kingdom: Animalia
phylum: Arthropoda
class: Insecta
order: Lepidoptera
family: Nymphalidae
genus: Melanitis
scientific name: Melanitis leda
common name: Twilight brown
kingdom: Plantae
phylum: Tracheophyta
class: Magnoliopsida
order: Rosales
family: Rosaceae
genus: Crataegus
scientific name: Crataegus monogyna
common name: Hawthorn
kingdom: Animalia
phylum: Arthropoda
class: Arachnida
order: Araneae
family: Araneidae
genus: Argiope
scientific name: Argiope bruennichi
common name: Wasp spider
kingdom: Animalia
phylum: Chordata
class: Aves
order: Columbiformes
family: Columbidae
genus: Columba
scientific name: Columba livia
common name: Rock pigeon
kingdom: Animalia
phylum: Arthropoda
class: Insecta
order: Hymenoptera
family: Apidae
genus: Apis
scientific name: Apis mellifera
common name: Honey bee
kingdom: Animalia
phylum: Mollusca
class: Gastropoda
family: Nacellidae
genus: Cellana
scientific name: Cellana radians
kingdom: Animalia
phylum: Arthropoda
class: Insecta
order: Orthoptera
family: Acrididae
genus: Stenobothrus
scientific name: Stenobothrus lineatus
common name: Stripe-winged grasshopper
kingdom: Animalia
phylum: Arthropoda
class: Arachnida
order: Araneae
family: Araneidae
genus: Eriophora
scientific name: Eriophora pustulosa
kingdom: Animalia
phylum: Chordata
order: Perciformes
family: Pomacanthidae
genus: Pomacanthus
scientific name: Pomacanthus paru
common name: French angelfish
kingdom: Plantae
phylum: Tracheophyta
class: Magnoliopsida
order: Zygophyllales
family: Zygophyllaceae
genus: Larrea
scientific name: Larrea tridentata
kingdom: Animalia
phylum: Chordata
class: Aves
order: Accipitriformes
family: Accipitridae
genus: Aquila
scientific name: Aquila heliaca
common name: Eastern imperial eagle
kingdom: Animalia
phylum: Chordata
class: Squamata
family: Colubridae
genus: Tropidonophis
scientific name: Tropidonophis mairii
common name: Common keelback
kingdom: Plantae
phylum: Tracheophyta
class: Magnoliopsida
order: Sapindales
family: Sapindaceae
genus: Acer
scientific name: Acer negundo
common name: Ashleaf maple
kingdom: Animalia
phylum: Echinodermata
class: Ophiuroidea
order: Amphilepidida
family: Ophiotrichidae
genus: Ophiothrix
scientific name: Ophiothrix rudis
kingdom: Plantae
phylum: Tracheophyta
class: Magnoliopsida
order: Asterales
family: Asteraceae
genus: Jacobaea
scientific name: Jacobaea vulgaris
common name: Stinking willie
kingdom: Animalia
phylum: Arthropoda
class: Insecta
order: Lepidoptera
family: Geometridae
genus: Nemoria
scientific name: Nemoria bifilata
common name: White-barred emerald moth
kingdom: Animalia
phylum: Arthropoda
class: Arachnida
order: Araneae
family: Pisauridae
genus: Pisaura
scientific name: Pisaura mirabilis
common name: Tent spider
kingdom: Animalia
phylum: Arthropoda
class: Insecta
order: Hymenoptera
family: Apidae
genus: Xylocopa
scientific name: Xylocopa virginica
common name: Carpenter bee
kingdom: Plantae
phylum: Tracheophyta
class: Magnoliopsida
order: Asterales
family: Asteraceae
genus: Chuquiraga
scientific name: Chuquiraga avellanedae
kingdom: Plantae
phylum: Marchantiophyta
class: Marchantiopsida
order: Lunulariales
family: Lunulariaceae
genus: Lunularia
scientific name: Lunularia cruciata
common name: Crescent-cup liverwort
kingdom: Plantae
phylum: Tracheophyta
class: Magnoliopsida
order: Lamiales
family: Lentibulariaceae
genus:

• • • •

§ **WHAT THE EXERCISE ASKS**
Swap every "common name" in the records for "vernacular name" and give all the lines again, leaving everything else unchanged.

§ **FULL SOLUTION**
kingdom: Animalia
phylum: Arthropoda
class: Insecta
order: Lepidoptera
family: Nymphalidae
genus: Melanitis
scientific name: Melanitis leda
vernacular name: Twilight brown
kingdom: Plantae
phylum: Tracheophyta
class: Magnoliopsida
order: Rosales
family: Rosaceae
genus: Crataegus
scientific name: Crataegus monogyna
vernacular name: Hawthorn
kingdom: Animalia
phylum: Arthropoda
class: Arachnida
order: Araneae
family: Araneidae
genus: Argiope
scientific name: Argiope bruennichi
vernacular name: Wasp spider
kingdom: Animalia
phylum: Chordata
class: Aves
order: Columbiformes
family: Columbidae
genus: Columba
scientific name: Columba livia
vernacular name: Rock pigeon
kingdom: Animalia
phylum: Arthropoda
class: Insecta
order: Hymenoptera
family: Apidae
genus: Apis
scientific name: Apis mellifera
vernacular name: Honey bee
kingdom: Animalia
phylum: Mollusca
class: Gastropoda
family: Nacellidae
genus: Cellana
scientific name: Cellana radians
kingdom: Animalia
phylum: Arthropoda
class: Insecta
order: Orthoptera
family: Acrididae
genus: Stenobothrus
scientific name: Stenobothrus lineatus
vernacular name: Stripe-winged grasshopper
kingdom: Animalia
phylum: Arthropoda
class: Arachnida
order: Araneae
family: Araneidae
genus: Eriophora
scientific name: Eriophora pustulosa
kingdom: Animalia
phylum: Chordata
order: Perciformes
family: Pomacanthidae
genus: Pomacanthus
scientific name: Pomacanthus paru
vernacular name: French angelfish
kingdom: Plantae
phylum: Tracheophyta
class: Magnoliopsida
order: Zygophyllales
family: Zygophyllaceae
genus: Larrea
scientific name: Larrea tridentata
kingdom: Animalia
phylum: Chordata
class: Aves
order: Accipitriformes
family: Accipitridae
genus: Aquila
scientific name: Aquila heliaca
vernacular name: Eastern imperial eagle
kingdom: Animalia
phylum: Chordata
class: Squamata
family: Colubridae
genus: Tropidonophis
scientific name: Tropidonophis mairii
vernacular name: Common keelback
kingdom: Plantae
phylum: Tracheophyta
class: Magnoliopsida
order: Sapindales
family: Sapindaceae
genus: Acer
scientific name: Acer negundo
vernacular name: Ashleaf maple
kingdom: Animalia
phylum: Echinodermata
class: Ophiuroidea
order: Amphilepidida
family: Ophiotrichidae
genus: Ophiothrix
scientific name: Ophiothrix rudis
kingdom: Plantae
phylum: Tracheophyta
class: Magnoliopsida
order: Asterales
family: Asteraceae
genus: Jacobaea
scientific name: Jacobaea vulgaris
vernacular name: Stinking willie
kingdom: Animalia
phylum: Arthropoda
class: Insecta
order: Lepidoptera
family: Geometridae
genus: Nemoria
scientific name: Nemoria bifilata
vernacular name: White-barred emerald moth
kingdom: Animalia
phylum: Arthropoda
class: Arachnida
order: Araneae
family: Pisauridae
genus: Pisaura
scientific name: Pisaura mirabilis
vernacular name: Tent spider
kingdom: Animalia
phylum: Arthropoda
class: Insecta
order: Hymenoptera
family: Apidae
genus: Xylocopa
scientific name: Xylocopa virginica
vernacular name: Carpenter bee
kingdom: Plantae
phylum: Tracheophyta
class: Magnoliopsida
order: Asterales
family: Asteraceae
genus: Chuquiraga
scientific name: Chuquiraga avellanedae
kingdom: Plantae
phylum: Marchantiophyta
class: Marchantiopsida
order: Lunulariales
family: Lunulariaceae
genus: Lunularia
scientific name: Lunularia cruciata
vernacular name: Crescent-cup liverwort
kingdom: Plantae
phylum: Tracheophyta
class: Magnoliopsida
order: Lamiales
family: Lentibulariaceae
genus:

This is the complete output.